Dr. Sarah Cook, a family doctor in Yellowknife who introduced the motion, said teen pregnancy in the Northwest Territories is almost three times higher than the national average.

She said birth control is not accessible enough for many women.

“There are many women that don’t have access to employer benefits and who are not covered by NIHB [non-insured health benefits for First Nations and Inuit] here who do not have treaty cards that would be able to access that, so I see that very frequently,” said Cook.

Even if it is accessible, it’s often costly. Some methods, such as a hormonal IUD (intrauterine device) can cost almost $500. Cook said she sees cost barriers to contraception every day.

Dr. Ewen Affleck, also of Yellowknife, supported Cook, arguing that unwanted pregnancies are more expensive than birth control.

“We know that half the women with unintended pregnancies seek abortion services.
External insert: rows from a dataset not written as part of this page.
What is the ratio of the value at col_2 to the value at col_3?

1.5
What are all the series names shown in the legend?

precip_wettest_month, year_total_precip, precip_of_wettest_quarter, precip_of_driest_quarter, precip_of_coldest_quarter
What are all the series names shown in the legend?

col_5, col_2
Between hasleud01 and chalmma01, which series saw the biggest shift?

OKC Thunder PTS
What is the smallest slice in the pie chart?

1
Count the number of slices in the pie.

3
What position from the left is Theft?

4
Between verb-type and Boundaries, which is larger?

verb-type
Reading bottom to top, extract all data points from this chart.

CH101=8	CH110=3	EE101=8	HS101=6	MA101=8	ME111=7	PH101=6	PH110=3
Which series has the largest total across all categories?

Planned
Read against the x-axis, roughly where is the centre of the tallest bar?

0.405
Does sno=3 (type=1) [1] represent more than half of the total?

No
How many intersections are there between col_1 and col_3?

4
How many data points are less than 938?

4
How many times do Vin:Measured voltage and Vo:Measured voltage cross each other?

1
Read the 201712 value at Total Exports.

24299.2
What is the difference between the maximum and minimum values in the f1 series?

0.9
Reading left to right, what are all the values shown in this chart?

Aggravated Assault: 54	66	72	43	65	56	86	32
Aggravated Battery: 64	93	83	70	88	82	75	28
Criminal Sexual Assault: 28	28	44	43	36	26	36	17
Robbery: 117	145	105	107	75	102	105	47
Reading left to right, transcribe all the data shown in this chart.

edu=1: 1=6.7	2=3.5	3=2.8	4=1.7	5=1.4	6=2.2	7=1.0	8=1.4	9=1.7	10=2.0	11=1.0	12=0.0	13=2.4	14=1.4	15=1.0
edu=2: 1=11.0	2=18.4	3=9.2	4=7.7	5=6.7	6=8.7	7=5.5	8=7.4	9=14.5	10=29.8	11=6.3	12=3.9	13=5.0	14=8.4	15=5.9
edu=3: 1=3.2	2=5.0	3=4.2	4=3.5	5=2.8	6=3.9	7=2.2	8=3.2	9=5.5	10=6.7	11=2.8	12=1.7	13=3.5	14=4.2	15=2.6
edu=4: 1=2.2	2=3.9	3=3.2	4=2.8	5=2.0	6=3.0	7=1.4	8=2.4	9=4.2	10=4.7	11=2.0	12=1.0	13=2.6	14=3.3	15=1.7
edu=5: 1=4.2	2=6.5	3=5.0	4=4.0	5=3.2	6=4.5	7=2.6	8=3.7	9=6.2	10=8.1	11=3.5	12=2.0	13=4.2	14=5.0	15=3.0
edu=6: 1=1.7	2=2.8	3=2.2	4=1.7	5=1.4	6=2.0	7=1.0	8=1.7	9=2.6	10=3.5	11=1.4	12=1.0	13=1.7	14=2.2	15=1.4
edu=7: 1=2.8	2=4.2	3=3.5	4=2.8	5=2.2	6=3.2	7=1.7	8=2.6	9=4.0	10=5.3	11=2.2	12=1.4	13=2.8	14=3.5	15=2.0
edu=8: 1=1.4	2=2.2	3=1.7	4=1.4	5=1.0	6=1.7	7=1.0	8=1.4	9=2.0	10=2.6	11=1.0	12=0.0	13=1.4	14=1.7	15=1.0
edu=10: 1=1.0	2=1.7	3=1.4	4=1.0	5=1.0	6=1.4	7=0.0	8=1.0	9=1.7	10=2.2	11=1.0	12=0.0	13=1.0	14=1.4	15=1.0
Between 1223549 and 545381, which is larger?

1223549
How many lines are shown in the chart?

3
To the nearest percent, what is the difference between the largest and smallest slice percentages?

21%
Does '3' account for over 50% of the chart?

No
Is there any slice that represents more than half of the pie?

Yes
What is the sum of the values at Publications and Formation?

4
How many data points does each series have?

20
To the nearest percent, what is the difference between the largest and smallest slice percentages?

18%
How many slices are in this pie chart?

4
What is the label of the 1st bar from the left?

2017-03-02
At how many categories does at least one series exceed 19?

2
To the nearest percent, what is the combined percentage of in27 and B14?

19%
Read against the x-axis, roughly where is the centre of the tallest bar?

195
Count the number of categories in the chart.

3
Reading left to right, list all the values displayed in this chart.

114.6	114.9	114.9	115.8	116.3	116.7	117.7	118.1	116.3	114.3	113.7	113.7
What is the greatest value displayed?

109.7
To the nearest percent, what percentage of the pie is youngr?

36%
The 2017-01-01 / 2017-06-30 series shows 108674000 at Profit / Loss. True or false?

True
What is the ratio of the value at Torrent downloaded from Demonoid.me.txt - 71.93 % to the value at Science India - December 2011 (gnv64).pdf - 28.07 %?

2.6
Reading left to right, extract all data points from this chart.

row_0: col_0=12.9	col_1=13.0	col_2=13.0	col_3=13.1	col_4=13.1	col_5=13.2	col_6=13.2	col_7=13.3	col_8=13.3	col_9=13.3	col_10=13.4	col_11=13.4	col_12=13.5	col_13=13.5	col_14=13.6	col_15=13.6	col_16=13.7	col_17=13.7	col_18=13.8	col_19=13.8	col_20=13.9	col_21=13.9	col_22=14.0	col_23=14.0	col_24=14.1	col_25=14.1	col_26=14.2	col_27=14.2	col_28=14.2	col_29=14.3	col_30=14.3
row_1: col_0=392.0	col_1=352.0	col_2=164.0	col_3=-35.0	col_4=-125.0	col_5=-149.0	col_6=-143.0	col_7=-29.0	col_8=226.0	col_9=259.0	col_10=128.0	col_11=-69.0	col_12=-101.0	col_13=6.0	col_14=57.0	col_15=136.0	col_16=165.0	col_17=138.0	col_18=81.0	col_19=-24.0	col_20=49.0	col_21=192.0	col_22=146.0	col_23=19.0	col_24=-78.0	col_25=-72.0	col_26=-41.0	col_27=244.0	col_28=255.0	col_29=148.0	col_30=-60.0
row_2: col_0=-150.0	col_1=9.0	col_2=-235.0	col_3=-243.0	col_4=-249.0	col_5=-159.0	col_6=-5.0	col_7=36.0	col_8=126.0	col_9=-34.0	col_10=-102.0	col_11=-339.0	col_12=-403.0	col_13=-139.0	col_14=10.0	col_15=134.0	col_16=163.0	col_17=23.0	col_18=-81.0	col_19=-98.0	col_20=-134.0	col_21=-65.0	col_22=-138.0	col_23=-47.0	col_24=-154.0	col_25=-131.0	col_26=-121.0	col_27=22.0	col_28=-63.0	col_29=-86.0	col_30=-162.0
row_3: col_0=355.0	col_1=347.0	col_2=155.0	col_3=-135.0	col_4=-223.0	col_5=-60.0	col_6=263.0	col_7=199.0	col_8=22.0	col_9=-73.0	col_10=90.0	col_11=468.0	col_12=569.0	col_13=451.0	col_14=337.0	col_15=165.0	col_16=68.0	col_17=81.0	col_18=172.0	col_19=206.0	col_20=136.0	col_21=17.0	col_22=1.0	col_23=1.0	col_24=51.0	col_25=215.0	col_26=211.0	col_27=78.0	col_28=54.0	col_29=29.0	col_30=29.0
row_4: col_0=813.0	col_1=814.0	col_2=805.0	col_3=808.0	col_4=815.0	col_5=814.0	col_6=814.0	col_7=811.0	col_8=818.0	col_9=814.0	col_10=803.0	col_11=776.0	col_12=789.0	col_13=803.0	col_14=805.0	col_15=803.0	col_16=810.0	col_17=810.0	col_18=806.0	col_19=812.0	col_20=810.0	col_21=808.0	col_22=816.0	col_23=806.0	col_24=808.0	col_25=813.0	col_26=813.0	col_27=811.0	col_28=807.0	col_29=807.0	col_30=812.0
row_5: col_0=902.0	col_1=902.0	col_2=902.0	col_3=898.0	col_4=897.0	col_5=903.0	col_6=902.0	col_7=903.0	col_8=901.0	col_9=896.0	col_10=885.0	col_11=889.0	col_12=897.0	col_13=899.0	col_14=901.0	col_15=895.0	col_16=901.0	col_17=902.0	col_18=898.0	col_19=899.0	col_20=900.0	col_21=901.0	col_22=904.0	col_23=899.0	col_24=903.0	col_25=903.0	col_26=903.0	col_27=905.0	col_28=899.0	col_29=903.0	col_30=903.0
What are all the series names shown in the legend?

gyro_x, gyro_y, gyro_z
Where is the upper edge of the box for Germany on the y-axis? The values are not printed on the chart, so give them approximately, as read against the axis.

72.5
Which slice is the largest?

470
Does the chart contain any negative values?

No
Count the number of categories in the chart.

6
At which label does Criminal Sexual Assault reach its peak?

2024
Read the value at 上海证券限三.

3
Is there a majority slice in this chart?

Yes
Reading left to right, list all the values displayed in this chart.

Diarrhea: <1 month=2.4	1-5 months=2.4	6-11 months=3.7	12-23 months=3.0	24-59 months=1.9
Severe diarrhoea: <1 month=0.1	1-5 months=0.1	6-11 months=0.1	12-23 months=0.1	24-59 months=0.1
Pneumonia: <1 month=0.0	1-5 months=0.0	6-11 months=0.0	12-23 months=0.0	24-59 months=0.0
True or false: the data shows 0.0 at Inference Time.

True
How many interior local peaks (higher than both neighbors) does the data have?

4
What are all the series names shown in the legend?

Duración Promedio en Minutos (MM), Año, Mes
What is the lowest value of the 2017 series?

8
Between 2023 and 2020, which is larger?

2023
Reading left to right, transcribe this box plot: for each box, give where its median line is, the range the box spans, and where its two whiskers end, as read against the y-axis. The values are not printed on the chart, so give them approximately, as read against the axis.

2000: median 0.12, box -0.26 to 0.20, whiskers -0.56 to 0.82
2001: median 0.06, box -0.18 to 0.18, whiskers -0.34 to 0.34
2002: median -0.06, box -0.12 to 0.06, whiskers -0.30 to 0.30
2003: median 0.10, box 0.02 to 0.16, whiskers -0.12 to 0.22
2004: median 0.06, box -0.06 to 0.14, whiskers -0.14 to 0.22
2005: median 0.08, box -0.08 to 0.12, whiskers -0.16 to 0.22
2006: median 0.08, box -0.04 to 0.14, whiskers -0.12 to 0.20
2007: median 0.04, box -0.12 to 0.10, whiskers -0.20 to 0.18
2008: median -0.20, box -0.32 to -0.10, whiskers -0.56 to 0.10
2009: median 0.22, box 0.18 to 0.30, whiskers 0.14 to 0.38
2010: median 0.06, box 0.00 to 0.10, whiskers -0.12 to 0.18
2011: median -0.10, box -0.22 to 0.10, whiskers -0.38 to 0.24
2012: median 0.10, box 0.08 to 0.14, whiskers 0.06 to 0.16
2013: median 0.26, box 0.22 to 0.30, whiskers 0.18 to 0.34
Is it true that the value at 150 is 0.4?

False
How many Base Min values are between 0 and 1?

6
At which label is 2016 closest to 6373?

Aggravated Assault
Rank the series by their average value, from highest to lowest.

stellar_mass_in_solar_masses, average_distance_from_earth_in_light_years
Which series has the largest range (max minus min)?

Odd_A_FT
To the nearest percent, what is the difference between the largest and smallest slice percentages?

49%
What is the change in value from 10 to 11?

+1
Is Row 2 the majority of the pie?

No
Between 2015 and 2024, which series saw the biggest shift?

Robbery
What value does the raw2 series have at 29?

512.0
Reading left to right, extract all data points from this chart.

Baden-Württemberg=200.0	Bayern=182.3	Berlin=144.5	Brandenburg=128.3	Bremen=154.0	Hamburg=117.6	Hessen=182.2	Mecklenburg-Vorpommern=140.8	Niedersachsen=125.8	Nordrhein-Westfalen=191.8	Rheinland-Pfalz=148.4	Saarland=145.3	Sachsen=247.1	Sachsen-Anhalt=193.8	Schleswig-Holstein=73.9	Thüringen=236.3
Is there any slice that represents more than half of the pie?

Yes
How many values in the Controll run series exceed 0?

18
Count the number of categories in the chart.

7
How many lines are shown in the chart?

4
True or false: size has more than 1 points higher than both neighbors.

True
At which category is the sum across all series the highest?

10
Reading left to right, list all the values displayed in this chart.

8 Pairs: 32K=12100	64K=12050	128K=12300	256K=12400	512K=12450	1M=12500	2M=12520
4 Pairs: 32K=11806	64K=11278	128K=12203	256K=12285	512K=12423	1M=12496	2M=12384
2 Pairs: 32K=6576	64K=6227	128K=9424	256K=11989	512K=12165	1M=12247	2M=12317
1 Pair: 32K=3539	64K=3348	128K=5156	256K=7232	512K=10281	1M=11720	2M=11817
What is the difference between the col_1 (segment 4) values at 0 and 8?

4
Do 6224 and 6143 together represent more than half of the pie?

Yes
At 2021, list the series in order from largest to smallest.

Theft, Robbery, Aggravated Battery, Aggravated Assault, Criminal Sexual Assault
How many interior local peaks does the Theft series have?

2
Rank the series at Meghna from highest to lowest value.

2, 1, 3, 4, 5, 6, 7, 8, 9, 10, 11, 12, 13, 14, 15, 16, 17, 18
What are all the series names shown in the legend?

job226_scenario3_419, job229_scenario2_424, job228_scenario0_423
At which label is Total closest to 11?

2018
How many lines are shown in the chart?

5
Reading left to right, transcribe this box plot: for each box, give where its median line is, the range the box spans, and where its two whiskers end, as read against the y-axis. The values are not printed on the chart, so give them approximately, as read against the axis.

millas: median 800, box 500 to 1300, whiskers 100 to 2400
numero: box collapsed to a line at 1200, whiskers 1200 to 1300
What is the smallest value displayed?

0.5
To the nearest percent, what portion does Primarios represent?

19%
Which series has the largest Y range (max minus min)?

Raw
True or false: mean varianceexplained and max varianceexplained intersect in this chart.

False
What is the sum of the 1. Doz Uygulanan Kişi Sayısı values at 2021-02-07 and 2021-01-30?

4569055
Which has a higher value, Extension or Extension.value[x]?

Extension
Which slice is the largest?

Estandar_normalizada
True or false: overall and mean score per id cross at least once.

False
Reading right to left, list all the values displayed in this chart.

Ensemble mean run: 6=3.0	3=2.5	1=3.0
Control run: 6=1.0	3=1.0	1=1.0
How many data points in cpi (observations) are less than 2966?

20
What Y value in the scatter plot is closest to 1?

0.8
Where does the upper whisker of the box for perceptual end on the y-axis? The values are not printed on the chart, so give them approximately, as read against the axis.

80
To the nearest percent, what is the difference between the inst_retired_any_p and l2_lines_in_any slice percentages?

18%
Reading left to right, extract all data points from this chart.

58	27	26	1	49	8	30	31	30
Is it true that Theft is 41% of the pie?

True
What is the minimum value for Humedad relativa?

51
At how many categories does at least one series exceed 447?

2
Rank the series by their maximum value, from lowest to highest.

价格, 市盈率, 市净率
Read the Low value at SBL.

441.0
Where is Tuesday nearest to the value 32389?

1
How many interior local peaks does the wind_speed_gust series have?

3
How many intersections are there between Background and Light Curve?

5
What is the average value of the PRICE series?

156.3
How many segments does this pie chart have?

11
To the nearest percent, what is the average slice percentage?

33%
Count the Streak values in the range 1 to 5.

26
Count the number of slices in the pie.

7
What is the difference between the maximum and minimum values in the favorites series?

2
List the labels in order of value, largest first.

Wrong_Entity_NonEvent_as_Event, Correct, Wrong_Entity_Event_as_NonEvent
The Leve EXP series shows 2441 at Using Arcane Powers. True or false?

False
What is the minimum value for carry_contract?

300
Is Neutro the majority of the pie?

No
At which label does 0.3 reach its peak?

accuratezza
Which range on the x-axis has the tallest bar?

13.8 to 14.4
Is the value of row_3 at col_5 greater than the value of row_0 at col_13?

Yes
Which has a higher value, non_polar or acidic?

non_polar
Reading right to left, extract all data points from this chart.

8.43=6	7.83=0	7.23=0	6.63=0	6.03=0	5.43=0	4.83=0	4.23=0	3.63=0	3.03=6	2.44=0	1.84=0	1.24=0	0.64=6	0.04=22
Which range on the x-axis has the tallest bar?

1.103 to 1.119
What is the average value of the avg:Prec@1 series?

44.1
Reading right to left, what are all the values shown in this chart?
Those who continue their pregnancies seek prenatal care later, have higher rates of smoking during pregnancy, higher rates of pre-term delivery and low birth weight babies,” said Affleck.

The issue was hotly debated, as some doctors worried about the cost to the government.

“Specifically who’s going to pay for this?” asked Dr. Laurence Colman of Toronto. “Is this going to be a provincial or territorial or federal program that will be available to all patients? There's a cost that’s involved,” said Colman.

In the end, the motion passed.

The doctors expect it can be used to help lobby the government for birth control coverage.